Rose Funja dans les champs, avec son drone

Une jeune femme africaine prospère et développe son activité dans le domaine des drones et de la science des données (domaine à prédominance masculine). Rose Funja œuvre à la promotion de la participation des jeunes femmes aux STEM.

Rose est une pilote de drone renommée dans son pays, la Tanzanie, et même dans tout le continent africain. Pionnière dans son domaine, elle est aussi la fondatrice et directrice générale d’Agrinfo, une entreprise sociale au sein de laquelle elle forme d’autres femmes et jeunes filles au pilotage des drones. Son histoire est un véritable modèle de réussite : comme la plupart des entrepreneurs à succès, Rose a d’abord identifié un défi à relever, ici, l’accès aux outils numériques et aux filières STEM (Science, Technology, Engineering and Mathematics, Science, technologie, ingénierie et mathématiques) pour les femmes. Même si elle affirme avoir lancé son entreprise « par accident », elle avait remporté l’édition 2013 du concours Agrihack, obtenant ainsi une visibilité inédite. Avec son équipe, ils avaient ensuite décroché une deuxième place dans un concours régional, assortie du bénéfice d’un mentorat dans un centre d’innovation. Enfin, en moins d’un an, Rose avait intégré le programme Mandela Washington Fellowship et gagné une subvention de démarrage allouée par le Département d’Etat américain après avoir participé à l’initiative YALI (Young African Leaders Initiative) dans le cadre du projet « She Codes for Change » en 2014.

Rose a obtenu d’autres subventions qui lui ont permis de développer le programme « She Codes for Change » et de l’élargir aux communautés urbaines comme rurales, en ciblant aussi bien les jeunes étudiantes que les enseignantes. Elle a récemment étendu cette formation STEM au sein du réseau Impact Hubs et elle a été une force motrice dans le projet ayant permis l’ouverture du premier Impact Hub destiné aux jeunes filles en Tanzanie. Malgré ses succès, Rose n’a pas perdu de vue sa principale priorité : aider les femmes et les jeunes filles à développer leurs compétences. Elle n’oublie jamais qu’il n’y avait que deux autres filles dans sa classe d’enseignement secondaire. Plus tard, à l’université, elles étaient également très peu de femmes à suivre des cours de STEM. Lorsqu’elle est devenue enseignante, à l’Université de Bagamoyo, rien n’avait changé. Et les obstacles à surmonter pour les femmes dans leur quête d’émancipation dépassent largement le cadre de la salle de classe et des formations.

Liste des enregistrements:
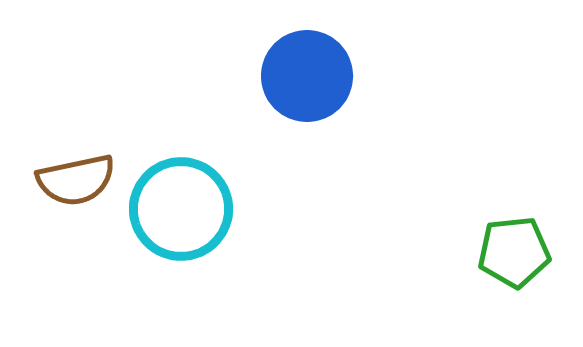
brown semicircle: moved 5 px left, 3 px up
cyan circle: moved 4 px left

---

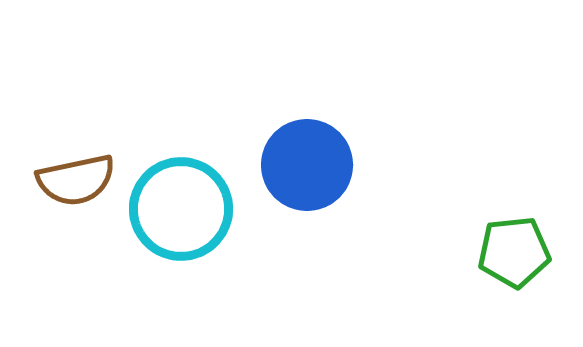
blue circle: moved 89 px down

Votre tâche:
D'après le texte sur Rose Funja, quel concours a-t-elle remporté en 2013 ? Ces enregistrements proviennent d'une autre source que le texte.

Tâche accomplie:
Elle a remporté l'édition 2013 du concours Agrihack.